Cohen resigned from the cabinet at the end of 2000 and was appointed Mayor of Amsterdam in January 2001. Mayors of Dutch cities are appointed by the cabinet in the name of the monarch. One of Cohen’s first notable acts as mayor was to officiate over the first ever same-sex legal marriage, having piloted the legislation required only months earlier while in the Ministry of Justice.
In the Dutch general election of January 2003, following the collapse of the cabinet of Jan Peter Balkenende as a result of the formation of the anti-immigrant Pim Fortuyn List, Cohen became Labour’s candidate for prime minister after leader Wouter Bos’ refusal to serve in the cabinet. In the event, Balkenende narrowly clung on, so Cohen remained mayor.
In 2005, Cohen was named one of Time magazine’s ‘European Heroes’ for his stand on the murder of film-maker Theo van Gogh in an Amsterdam street by an Islamist in November 2004. Cohen led the city’s people in street protests, calling for unity and tolerance. Since the murder, which saw Cohen himself targeted by the assassin, the mayor has sought to bring together the capital’s immigrant communities to ensure dialogue against extremism, both by and directed at Muslim immigrants, in order to maintain its reputation for tolerance and liberal attitudes.

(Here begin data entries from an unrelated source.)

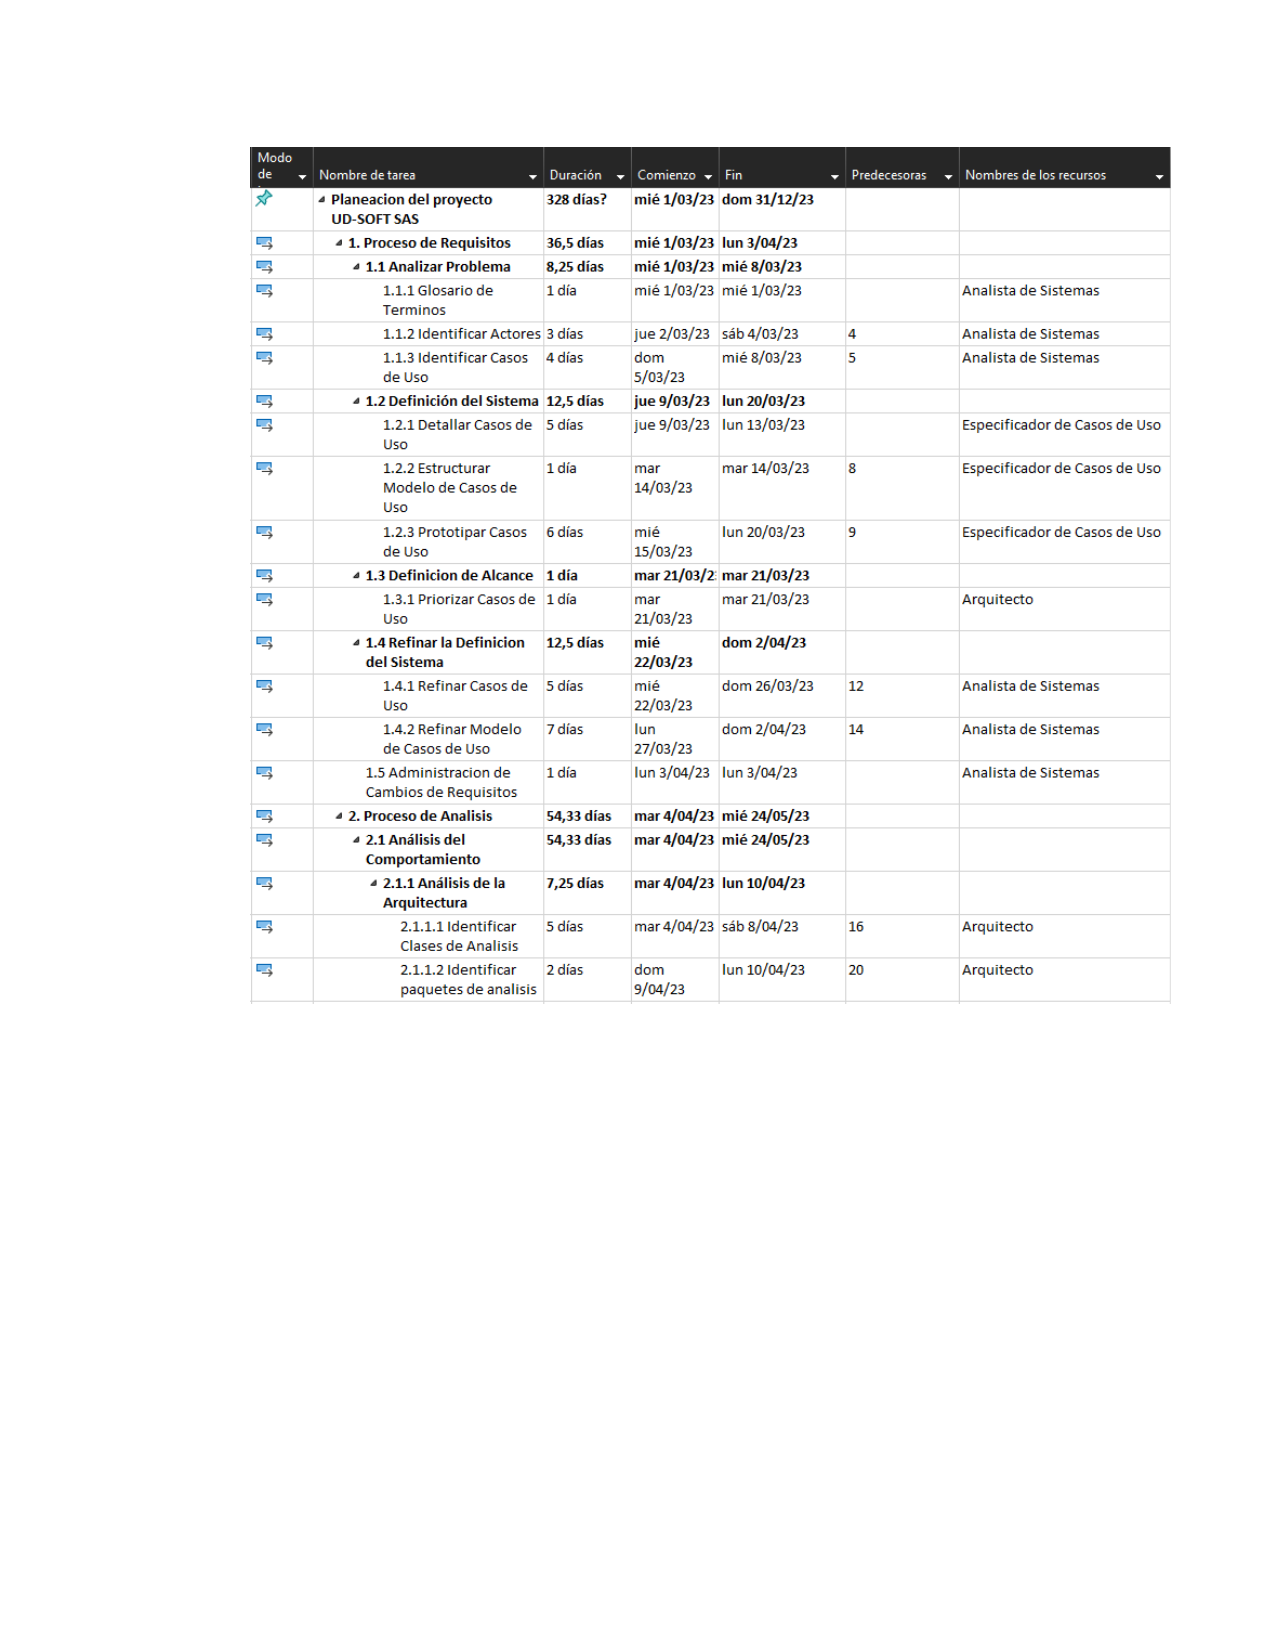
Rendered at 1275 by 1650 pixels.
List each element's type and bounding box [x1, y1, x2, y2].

picture [250, 147, 1171, 1004]
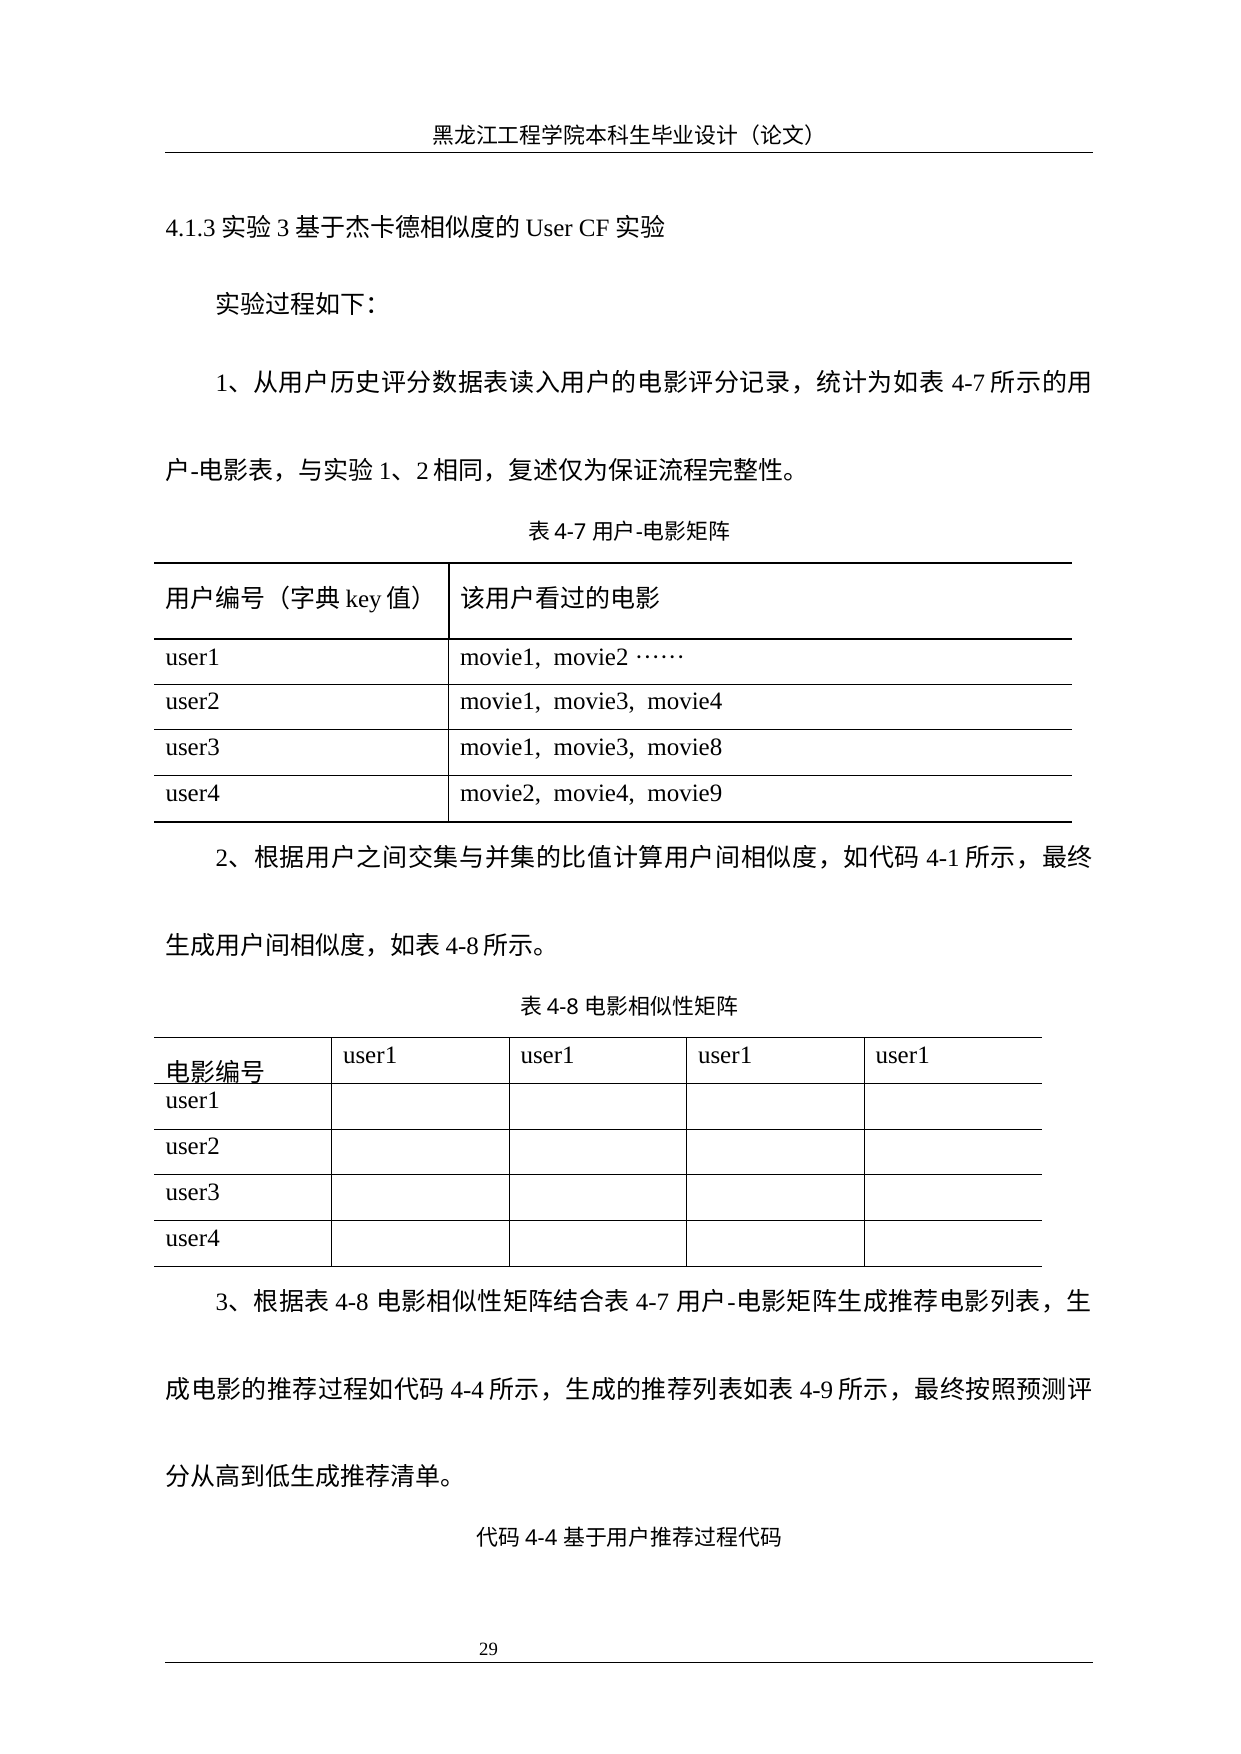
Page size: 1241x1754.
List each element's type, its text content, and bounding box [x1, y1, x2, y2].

table_cell [510, 1130, 686, 1174]
table_header user1 [687, 1038, 864, 1083]
text 2、根据用户之间交集与并集的比值计算用户间相似度，如代码4-1所示，最终生成用户间相似度，如表4-8所示。 [165, 823, 1093, 976]
table_cell [865, 1130, 1042, 1174]
table_cell [865, 1221, 1042, 1266]
table_cell user4 [154, 1221, 331, 1266]
table_cell movie1, movie2 ······ [449, 640, 1072, 683]
table_header 用户编号（字典key值） [154, 564, 448, 638]
table_cell [687, 1084, 864, 1128]
table_header 电影编号 [154, 1038, 331, 1083]
table_header user1 [510, 1038, 686, 1083]
table_cell [865, 1084, 1042, 1128]
text 代码 4-4 基于用户推荐过程代码 [165, 1520, 1093, 1552]
table_cell movie2, movie4, movie9 [449, 776, 1072, 821]
text 实验过程如下： [165, 271, 1093, 336]
table_cell [332, 1175, 509, 1220]
text 表4-8 电影相似性矩阵 [165, 988, 1093, 1021]
table_cell [332, 1130, 509, 1174]
table_header user1 [332, 1038, 509, 1083]
text 表4-7 用户-电影矩阵 [165, 513, 1093, 546]
table_cell user3 [154, 730, 448, 775]
table_cell [510, 1084, 686, 1128]
table_cell movie1, movie3, movie8 [449, 730, 1072, 775]
table_cell [865, 1175, 1042, 1220]
table_cell user4 [154, 776, 448, 821]
table_cell [687, 1221, 864, 1266]
table_cell [332, 1221, 509, 1266]
text 3、根据表4-8 电影相似性矩阵结合表4-7 用户-电影矩阵生成推荐电影列表，生成电影的推荐过程如代码4-4所示，生成的推荐列表如表4-9所示，最终按照预测评分从高到低生成推荐清单。 [165, 1267, 1093, 1507]
table_cell [332, 1084, 509, 1128]
table_cell [687, 1175, 864, 1220]
subtitle 4.1.3 实验3 基于杰卡德相似度的User CF 实验 [165, 193, 1093, 258]
table_header 该用户看过的电影 [450, 564, 1072, 638]
table_cell movie1, movie3, movie4 [449, 685, 1072, 729]
table_cell user1 [154, 1084, 331, 1128]
table_cell [510, 1221, 686, 1266]
list 从用户历史评分数据表读入用户的电影评分记录，统计为如表4-7所示的用户-电影表，与实验1、2相同，复述仅为保证流程完整性。 [165, 348, 1093, 501]
table_cell [687, 1130, 864, 1174]
table_header user1 [865, 1038, 1042, 1083]
table_cell user2 [154, 1130, 331, 1174]
table_cell user1 [154, 640, 448, 683]
table_cell [510, 1175, 686, 1220]
table_cell user3 [154, 1175, 331, 1220]
table_cell user2 [154, 685, 448, 729]
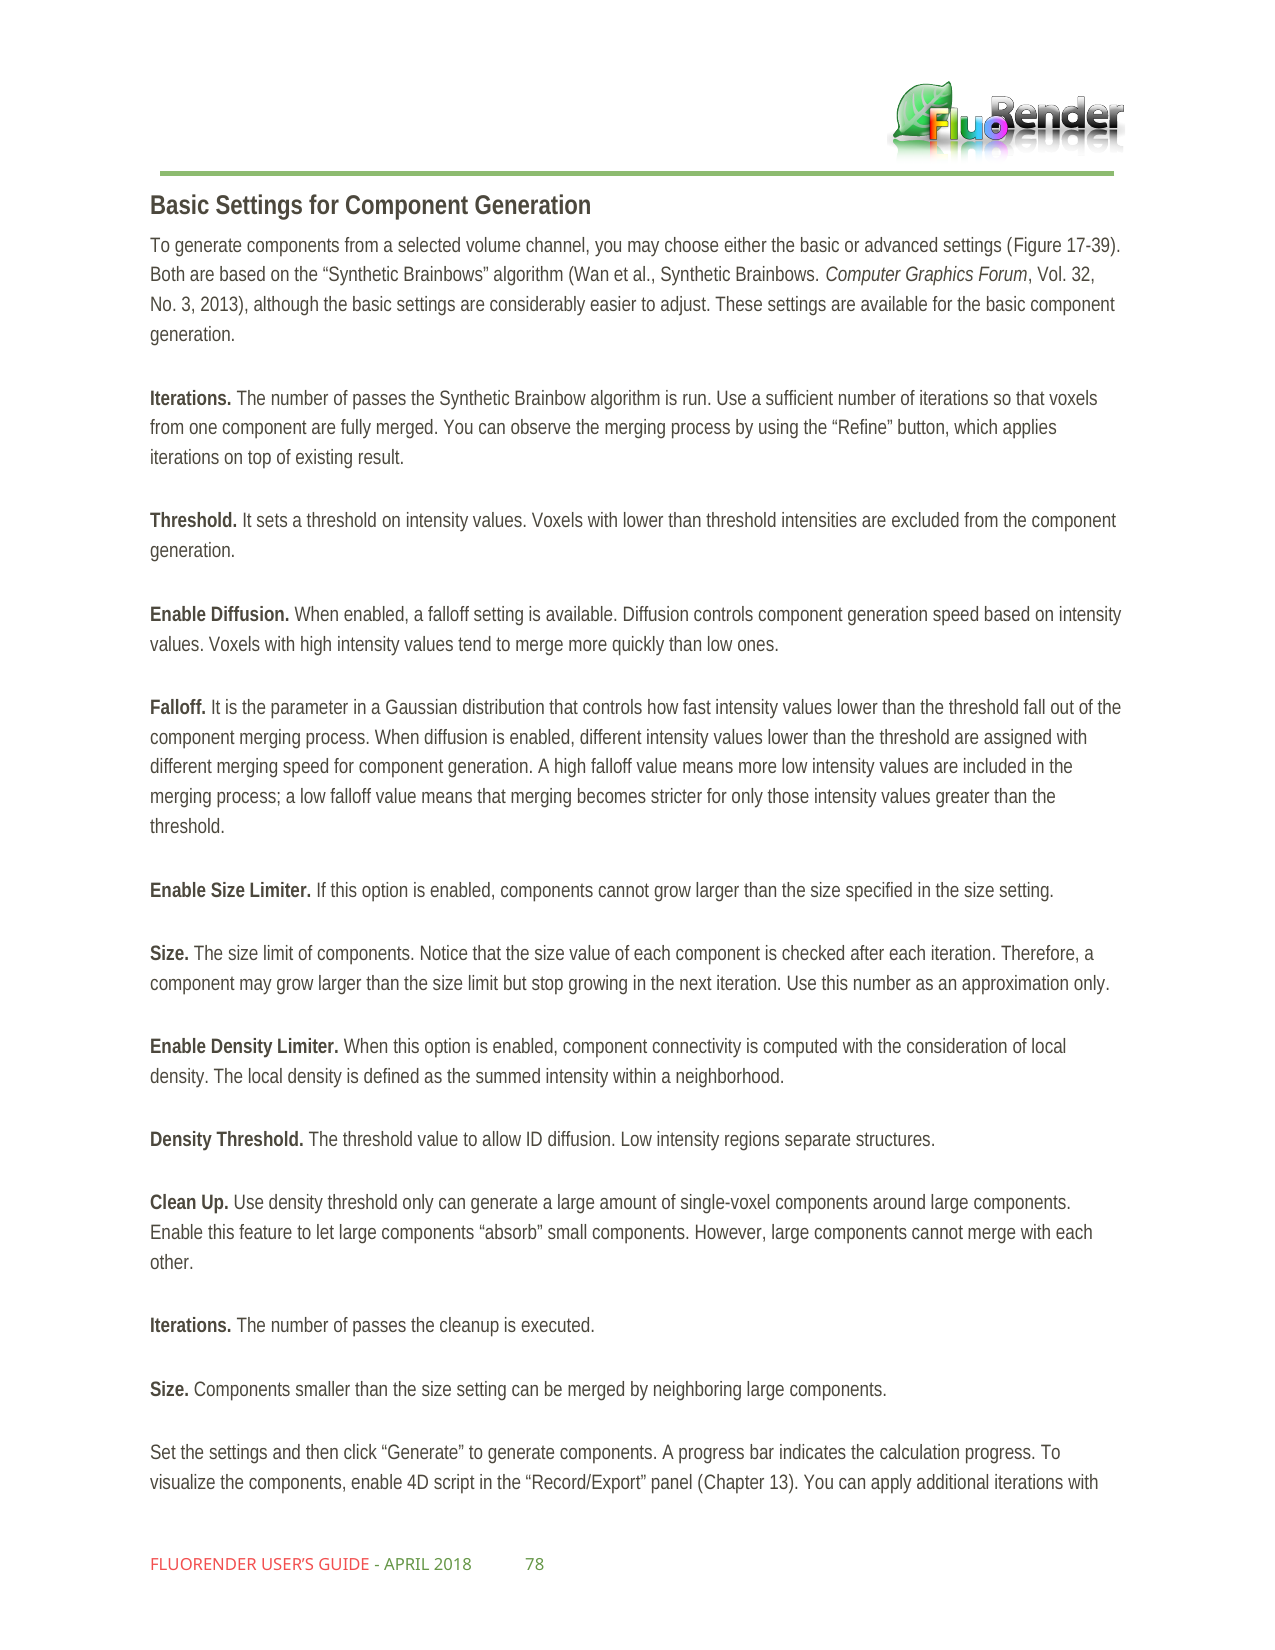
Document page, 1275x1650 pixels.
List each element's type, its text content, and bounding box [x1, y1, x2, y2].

text Threshold. It sets a threshold on intensity values. Voxels with lower than threshold intensities are excluded from the component generation. [150, 508, 1125, 562]
text Size. Components smaller than the size setting can be merged by neighboring large components. [150, 1376, 1125, 1400]
text To generate components from a selected volume channel, you may choose either the basic or advanced settings (Figure 17-1). Both are based on the “Synthetic Brainbows” algorithm (Wan et al., Synthetic Brainbows. Computer Graphics Forum, Vol. 32, No. 3, 2013), although the basic settings are considerably easier to adjust. These settings are available for the basic component generation. [150, 232, 1125, 346]
text Enable Diffusion. When enabled, a falloff setting is available. Diffusion controls component generation speed based on intensity values. Voxels with high intensity values tend to merge more quickly than low ones. [150, 602, 1125, 655]
text Enable Size Limiter. If this option is enabled, components cannot grow larger than the size specified in the size setting. [150, 877, 1125, 901]
text Density Threshold. The threshold value to allow ID diffusion. Low intensity regions separate structures. [150, 1127, 1125, 1151]
text Enable Density Limiter. When this option is enabled, component connectivity is computed with the consideration of local density. The local density is defined as the summed intensity within a neighborhood. [150, 1034, 1125, 1088]
picture [887, 75, 1125, 165]
text Iterations. The number of passes the cleanup is executed. [150, 1313, 1125, 1337]
text Clean Up. Use density threshold only can generate a large amount of single-voxel components around large components. Enable this feature to let large components “absorb” small components. However, large components cannot merge with each other. [150, 1190, 1125, 1274]
text Size. The size limit of components. Notice that the size value of each component is checked after each iteration. Therefore, a component may grow larger than the size limit but stop growing in the next iteration. Use this number as an approximation only. [150, 941, 1125, 994]
text Set the settings and then click “Generate” to generate components. A progress bar indicates the calculation progress. To visualize the components, enable 4D script in the “Record/Export” panel (Chapter 13). You can apply additional iterations with the same or different settings by clicking the “Refine” button. Use a small iteration number and refine repeatedly to see how the Synthetic Brainbow algorithm generates the components. [150, 1440, 1125, 1493]
subtitle Basic Settings for Component Generation [150, 189, 1125, 220]
text Falloff. It is the parameter in a Gaussian distribution that controls how fast intensity values lower than the threshold fall out of the component merging process. When diffusion is enabled, different intensity values lower than the threshold are assigned with different merging speed for component generation. A high falloff value means more low intensity values are included in the merging process; a low falloff value means that merging becomes stricter for only those intensity values greater than the threshold. [150, 695, 1125, 838]
text Iterations. The number of passes the Synthetic Brainbow algorithm is run. Use a sufficient number of iterations so that voxels from one component are fully merged. You can observe the merging process by using the “Refine” button, which applies iterations on top of existing result. [150, 385, 1125, 469]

The city of Amsterdam is governed by the mayor (burgemeester), aldermen (wethouders, appointed by the council) and the municipal council (gemeenteraad). In the 2006 municipal elections, a coalition between the Labour Party and the GreenLeft was returned with 27 out of 45 seats. The city is further divided into 15 boroughs (stadsdelen), unlike other Dutch cities. The boroughs were created as part of a decentralisation initiative in the 1980s and carry out most local responsibilities, with the city retaining central oversight for infrastructure and cross-city issues. In 1995 the national government proposed the creation of a city province for Amsterdam, alongside the 12 historic provinces of the Netherlands, and while this was rejected by the city’s voters in a referendum, decentralisation has increased to the lower tier since then.
Cohen is married, with a son and a daughter.